Nvidia, AMD Revenue-Sharing Deal with U.S. Called Unique
2025-09-16
A “unique” deal that Nvidia and AMD have apparently struck, in which a levy of 15% of their sales from China will be paid to the U.S. government, probably includes an agreement by the White House to ease export controls, according to analysts who spoke to EE Times. The deal comes as Trump has also said he aims to levy a tariff of up to 100% on chip imports in the U.S. in the coming weeks.
Nvidia and AMD made a revenue-sharing agreement with the U.S. government, the Financial Times and other news media reported on Aug. 11. The U.S. White House didn’t comment on its website.
“We follow rules the U.S. government sets for our participation in worldwide markets,” Nvidia told EE Times in a prepared statement. “While we haven’t shipped H20 to China for months, we hope export control rules will let America compete in China and worldwide. America cannot repeat 5G and lose telecommunication leadership. America’s AI tech stack can be the world’s standard if we race.”
The administration of U.S. President Donald Trump, in mid-July, revoked export-control rules on Nvidia’s H20 sales to China. Nvidia didn’t respond to EE Times questions on whether the company will shift some of its sales revenue from China to the U.S. government. AMD didn’t reply to EE Times.
A revenue-sharing deal providing eased export controls on AMD’s MI308 and Nvidia’s H20 would be unique, Dan Hutcheson, vice chair of TechInsights, told EE Times. The move by the Trump administration is a test that signals a new chapter in presidential power with a policy of “inverted tariffs,” he added.
“The U.S. government’s taking 15% of Nvidia’s and AMD’s AI semiconductor sales to China is unique,” Hutcheson said. “Trump says he loves tariffs, and now he’s being very creative by inventing the inverted tariff. I do not know of and cannot find any instance of a product and company-specific tax on sales to a specific foreign country.”
The deal would be rare, if not unprecedented, Futurum Group Research Director Ray Wang told EE Times.
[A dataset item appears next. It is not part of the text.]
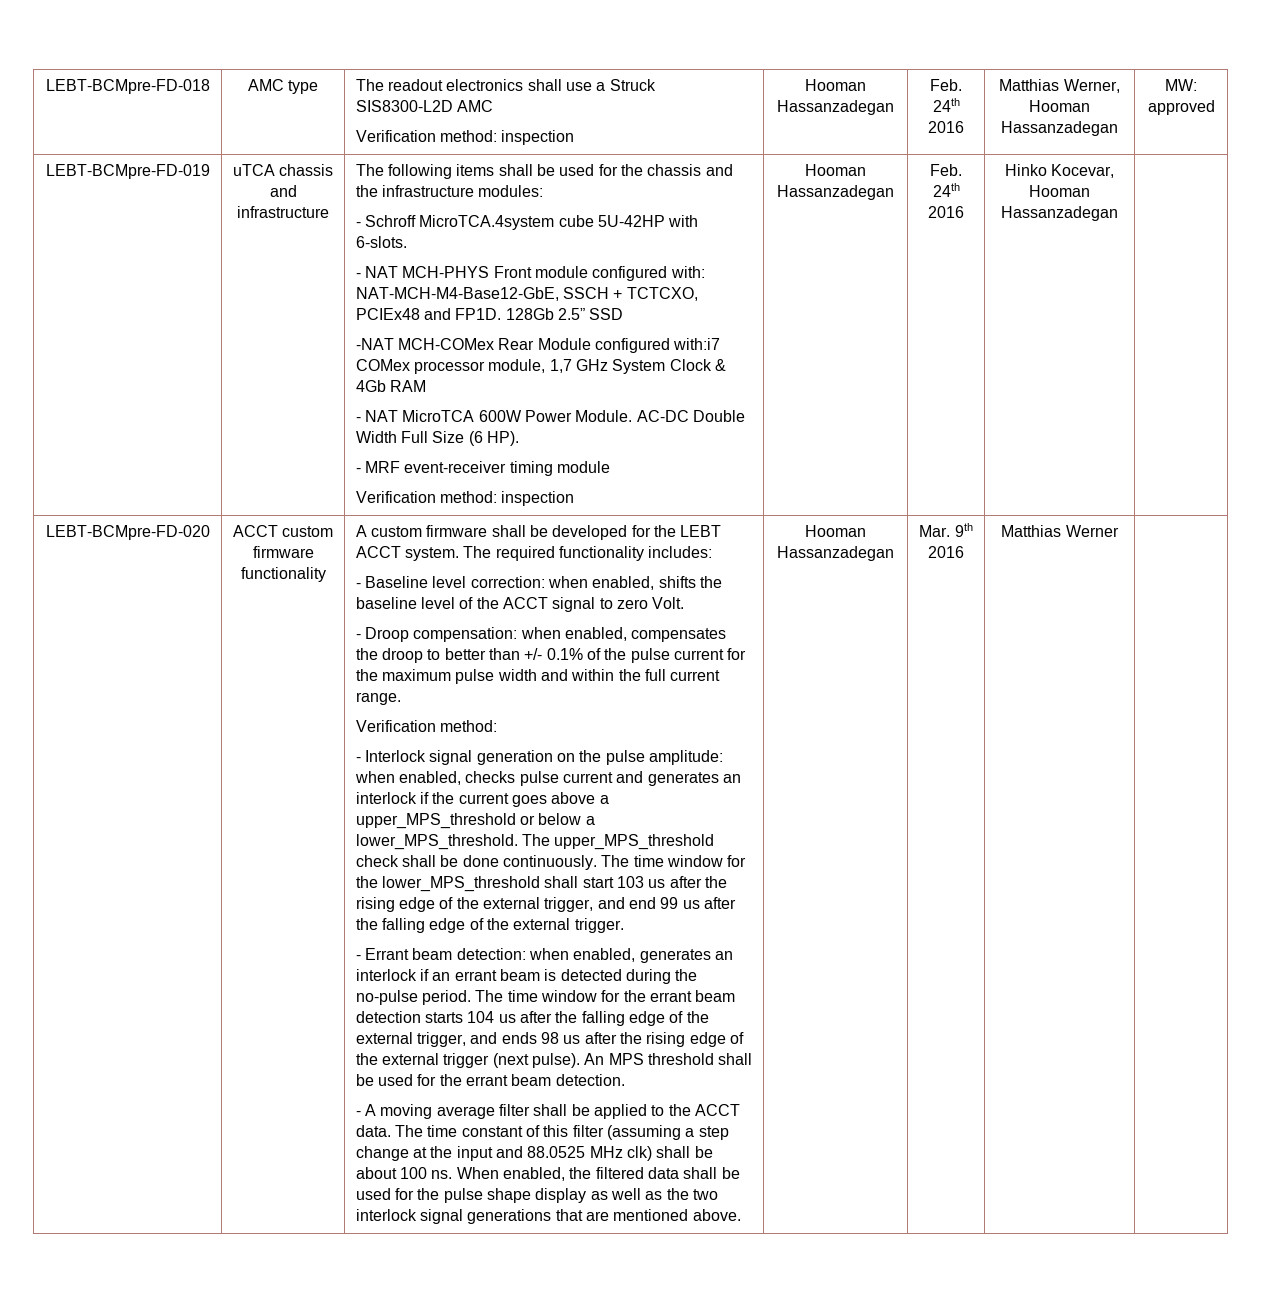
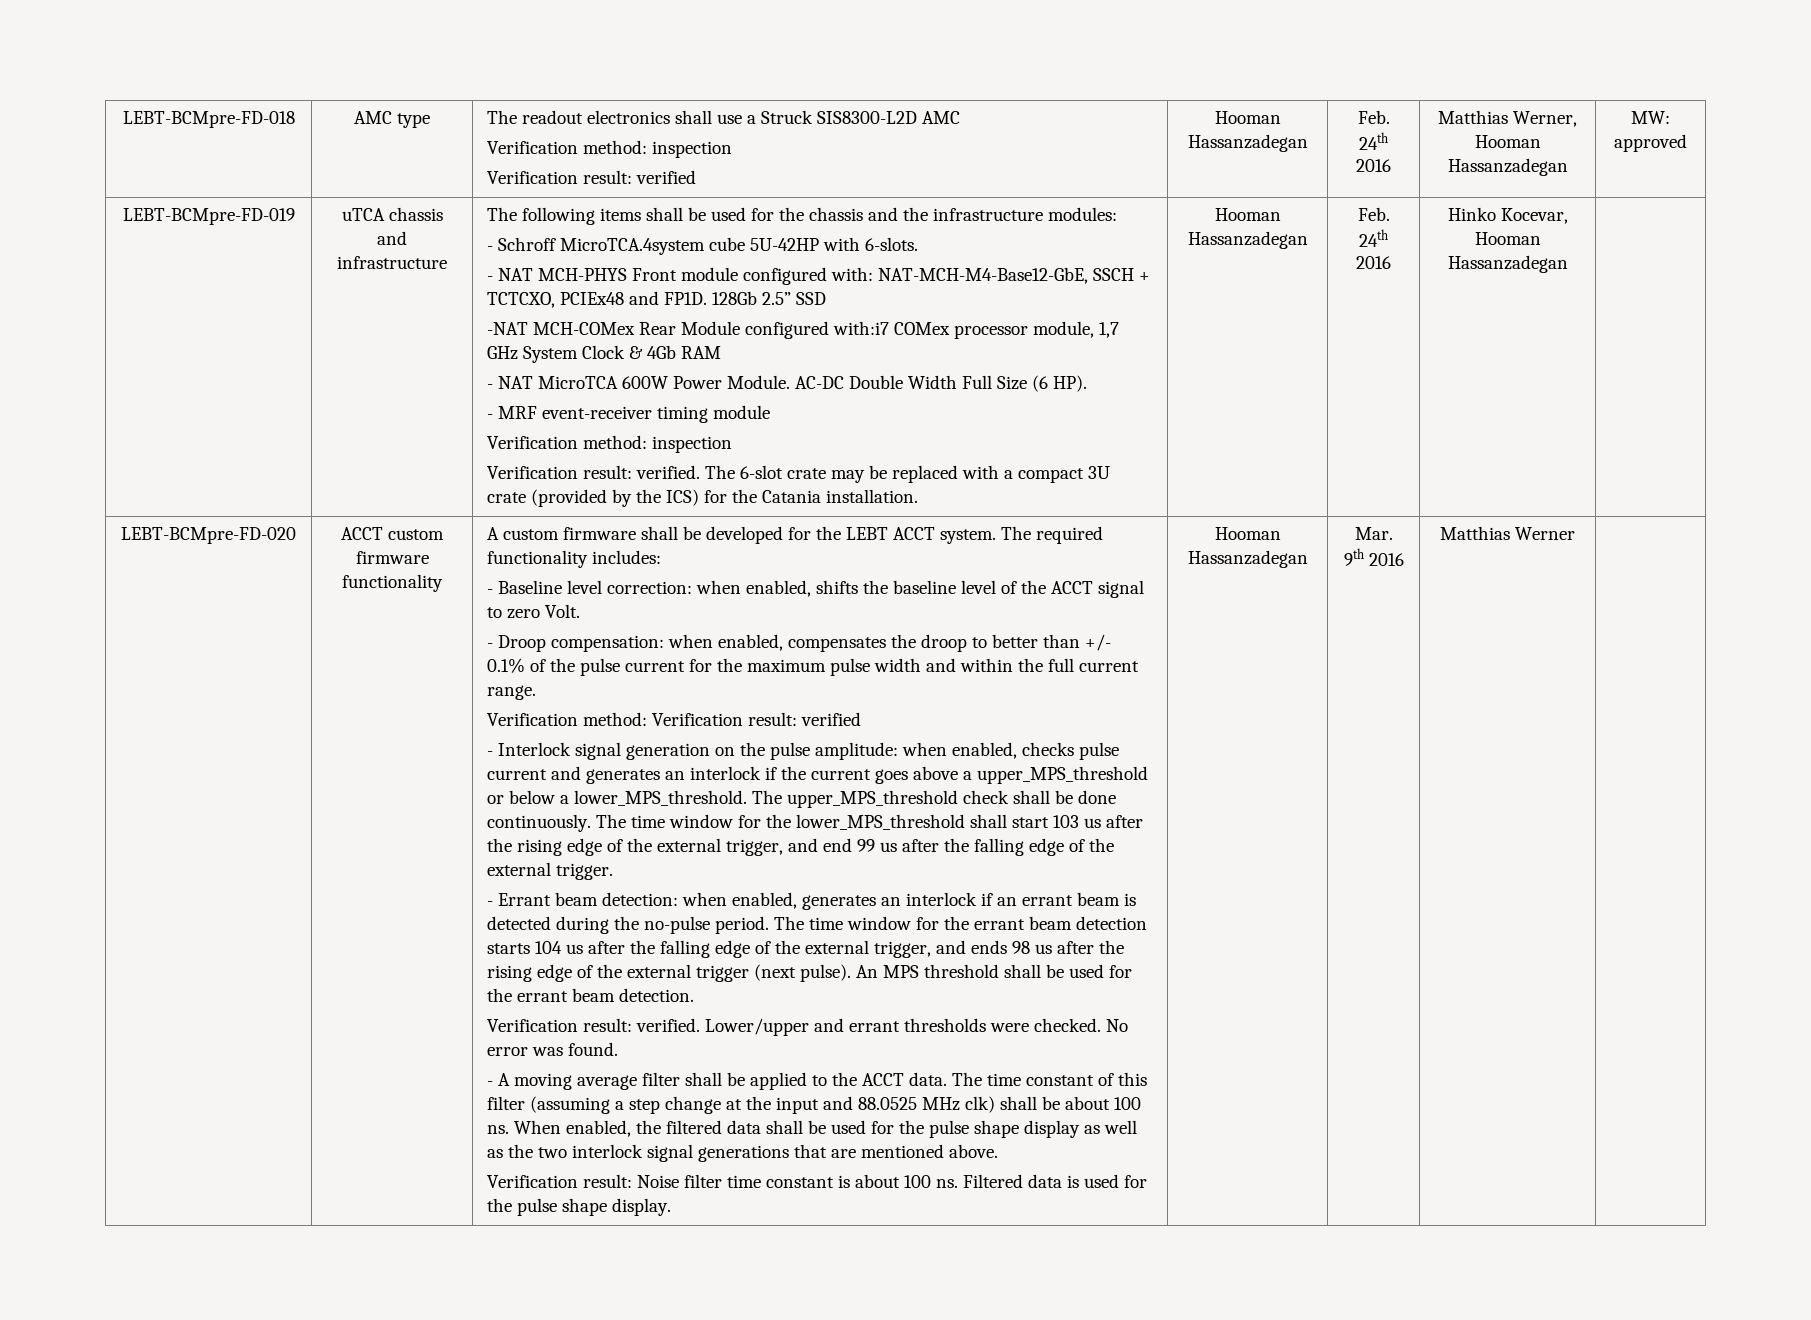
(575, 137) none -> [487,170,697,184] // Verification result: verified
(575, 498) none -> [487,465,1111,483] [487,489,919,507] // Verification result: verified. The 6-slot crate may be replaced with a compact 3U crate (provided by the ICS) for the Catania installation.
(497, 726) none -> [652,712,862,726] Verification result: verified
(625, 1080) none -> [487,1018,1129,1036] [487,1042,619,1056] // Verification result: verified. Lower/upper and errant thresholds were checked. No error was found.
(741, 1215) none -> [487,1174,1148,1188] [487,1198,672,1216] // Verification result: Noise filter time constant is about 100 ns. Filtered data is used for the pulse shape display.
“It remains unclear how the U.S. government will use the funds from AMD and Nvidia, but it could represent another tool for raising revenue alongside its global tariff arrangements,” Wang said. “That said, I doubt the administration will permit unrestricted sales of more AI chips to China, given that previous export controls remain in place.”
China accounted for 24% of AMD’s revenue and 13% of Nvidia’s revenue in 2024. Trump may want as much as 20% of Nvidia’s China revenue from the H20.
“The H20 is obsolete,” Reuters reported Trump as saying, suggesting that China somehow got plenty of the banned H20s. “I said, ‘Listen, I want 20% if I’m going to approve this for you, for the country’,” Reuters reported, citing Trump.
Nvidia CEO Jensen Huang has made multiple trips between Washington and Beijing in recent months to negotiate for a truce as the tech war between the U.S. and China escalates.
The deal comes as Trump has also said he aims to levy a tariff of up to 100% on chip imports in the U.S. in the coming weeks.
The Nvidia deal with the U.S. government means the company’s H20 sales in China will be “better than nothing,” Wells Fargo senior chip analyst Aaron Rakers said in an interview with CNBC.
Uncomfortable precedent
The “unusual agreement” creates an uncomfortable precedent for all parties involved in the short and long run, Counterpoint Research VP Neil Shah said in a prepared statement.
“For the chipmakers, it offers some reprieve by increasing their shrinking addressable market, considering most of the world’s products from smartphones to servers are manufactured in China,” Shah said. “It also sets a dangerous future precedent to share part of their revenues to the U.S. government for countries or companies of which the U.S. government doesn’t approve. Technically, it’s an indirect tariff at source.”
For the tech ecosystem, the deal restores some trade balance, but at a heavy financial and geopolitical cost, Counterpoint said, adding that similar deals could give some economies leverage to adopt similar access fees, further fueling a trade war.
“With all these developments, there is a growing trust erosion creeping in between all parties, and this will further accelerate fragmentation of technology and trade across economies,” Shah said.
While the Trump administration has made notable concessions in prior talks with Beijing, it’s uncertain whether more will follow in future negotiations, Wang said.
“I don’t see this latest step as a shift in the broader tech competition policy with China, but the revenue-sharing approach is a development worth watching closely to determine whether it’s a one-off anomaly or the start of a new policy pattern.”